**Passage for review**
Super Long Range Hunting

Blindside got a time out for fighting with wrong way. So did wrong way.

And guys - if i won't let you be insulting to people when they're here, i sure ain't gonna let you do it behind their back :D You'll have to wait a couple of weeks to bug him again.
 
shooting at longer ranges has a higher risk factor for wounding an animal so i would say that longer shots likely cause more wounded animals than shots at shorter ranges.

myself, i prefer to use a bow to get the ticker pumpin:D
 
canadian hunter312 said:
shooting at longer ranges has a higher risk factor for wounding an animal so i would say that longer shots likely cause more wounded animals than shots at shorter ranges.

myself, i prefer to use a bow to get the ticker pumpin:D

I just can't agree with that comment. Shooting at longer ranges than your skill level will likely cause a wounded animal is more correct. I know some local hunters that 200 meters is a long shot in terms of their skills. I also know some rather talented one guy guys who have thousands of rounds behind their rifle and will shoot better at 500 meters than some do at 100m. As noted before....a man's got to know his limitations. There is no definition of long range. For some it is 150m for some it is 700m. Some "hunters" don't even confirm their rifles zeros, practice or even maintain their rifles. Heck if I had a dollar for each visit by a hunter when I work at a gun shop with a rifle that would not work.....and low and behold, it was so dirty, rusted and in crap shape.

As a note, I use the pie plate test with my son. The distance that he can put all five rounds while shooting in various field positions and place them in pie plate, is his maximum engagement range. I think we would be surprised and disturbed by the results of a similar test if we all gave it a crack. Try it yourself sometimes....especially if you just place the pie plate down with having a known distance to the target. Some peoples range will be surprisingly short while some others who practice and train might have a significantly longer distance.....

My 2 cents...

**Information supplied**
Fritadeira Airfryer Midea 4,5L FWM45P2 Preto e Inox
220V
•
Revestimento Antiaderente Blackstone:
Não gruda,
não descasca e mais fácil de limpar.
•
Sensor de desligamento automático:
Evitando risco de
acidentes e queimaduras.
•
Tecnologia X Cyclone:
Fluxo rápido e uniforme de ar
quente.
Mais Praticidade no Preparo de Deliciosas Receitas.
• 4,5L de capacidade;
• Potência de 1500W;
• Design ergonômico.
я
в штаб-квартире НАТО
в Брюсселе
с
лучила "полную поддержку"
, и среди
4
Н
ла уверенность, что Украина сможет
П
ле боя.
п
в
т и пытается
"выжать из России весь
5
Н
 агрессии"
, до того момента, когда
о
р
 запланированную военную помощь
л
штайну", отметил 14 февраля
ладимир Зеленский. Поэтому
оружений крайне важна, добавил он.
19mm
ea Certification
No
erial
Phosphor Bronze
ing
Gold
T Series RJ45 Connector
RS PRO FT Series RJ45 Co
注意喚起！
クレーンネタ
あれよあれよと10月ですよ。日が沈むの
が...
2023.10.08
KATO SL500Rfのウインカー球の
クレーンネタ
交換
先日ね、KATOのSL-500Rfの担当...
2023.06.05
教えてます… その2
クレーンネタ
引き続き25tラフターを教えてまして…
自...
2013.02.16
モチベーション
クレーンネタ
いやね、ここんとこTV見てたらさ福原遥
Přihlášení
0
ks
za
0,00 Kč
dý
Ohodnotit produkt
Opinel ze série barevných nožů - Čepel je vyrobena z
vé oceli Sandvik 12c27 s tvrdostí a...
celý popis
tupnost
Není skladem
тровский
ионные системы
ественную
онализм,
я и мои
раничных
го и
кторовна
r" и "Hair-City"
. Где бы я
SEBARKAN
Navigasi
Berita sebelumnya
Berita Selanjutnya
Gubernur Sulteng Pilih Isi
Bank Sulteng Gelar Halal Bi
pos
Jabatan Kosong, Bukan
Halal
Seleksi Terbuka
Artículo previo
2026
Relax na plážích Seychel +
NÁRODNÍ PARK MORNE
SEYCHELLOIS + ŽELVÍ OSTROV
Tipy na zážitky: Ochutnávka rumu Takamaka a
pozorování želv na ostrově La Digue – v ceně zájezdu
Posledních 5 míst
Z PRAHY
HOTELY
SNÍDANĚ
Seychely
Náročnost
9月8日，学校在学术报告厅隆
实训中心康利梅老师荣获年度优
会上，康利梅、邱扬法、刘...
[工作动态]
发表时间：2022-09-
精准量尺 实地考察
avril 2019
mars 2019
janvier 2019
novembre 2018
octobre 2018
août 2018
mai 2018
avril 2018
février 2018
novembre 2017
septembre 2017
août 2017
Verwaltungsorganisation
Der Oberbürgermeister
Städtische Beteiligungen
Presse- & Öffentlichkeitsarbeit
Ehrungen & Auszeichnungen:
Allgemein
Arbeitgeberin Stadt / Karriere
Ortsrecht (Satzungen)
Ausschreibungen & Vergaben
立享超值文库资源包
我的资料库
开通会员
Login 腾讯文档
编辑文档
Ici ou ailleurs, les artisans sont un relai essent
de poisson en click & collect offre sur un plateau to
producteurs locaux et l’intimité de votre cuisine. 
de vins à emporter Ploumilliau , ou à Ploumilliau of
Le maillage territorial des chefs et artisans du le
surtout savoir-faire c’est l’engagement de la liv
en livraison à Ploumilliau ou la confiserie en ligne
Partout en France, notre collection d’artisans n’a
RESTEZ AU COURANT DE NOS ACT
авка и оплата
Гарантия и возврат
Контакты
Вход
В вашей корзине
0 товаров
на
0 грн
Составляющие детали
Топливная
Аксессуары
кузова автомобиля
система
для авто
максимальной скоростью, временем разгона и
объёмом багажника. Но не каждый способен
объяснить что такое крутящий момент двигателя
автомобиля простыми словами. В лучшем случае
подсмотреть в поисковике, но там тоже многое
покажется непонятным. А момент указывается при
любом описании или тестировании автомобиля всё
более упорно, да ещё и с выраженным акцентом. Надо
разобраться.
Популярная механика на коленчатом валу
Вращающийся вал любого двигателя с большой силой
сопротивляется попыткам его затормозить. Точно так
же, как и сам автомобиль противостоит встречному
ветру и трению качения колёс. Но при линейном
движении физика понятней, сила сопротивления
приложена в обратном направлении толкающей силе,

**Aim of the exercise**
Can you write the next part of the forum thread on super long range hunting, picking up after its final post?

**Output**
Cheers

Jeff
 
As a note, I use the pie plate test with my son. The distance that he can put all five rounds while shooting in various field positions and place them in pie plate, is his maximum engagement range.

And THAT is what we should hammer home to newbies - everytime someone talks about a 'long shot' remind newbs to do the pie plate test before trying. And that pie plates at the range DO NOT count, the woods is different.

IF someone can get into their feild togs, hike to a point and put five out of five in the plate at 500, 600 and 700 ish yards (never make 'em exact :D ) then they're good out to that range.

The only other thing they have to think about is animal retreival, and being able to pin point the spot where they hit the animal on the ground so they can start tracking. Can you find the animal, can you get it out once you do - those are also things you have to think about before pulling the trigger.
 
truer words were never spoken.... I like all my animals to fall near the road.. and for that, I don't need a 338 Lapua Mag. I shot a deer in a bog this year. I'm getting old and my ankle troubles me... I'll rethink the scenario the next time....
 
Morpheus32 said:
Try it yourself sometimes....especially if you just place the pie plate down with having a known distance to the target. Some peoples range will be surprisingly short while some others who practice and train might have a significantly longer distance.....

My 2 cents...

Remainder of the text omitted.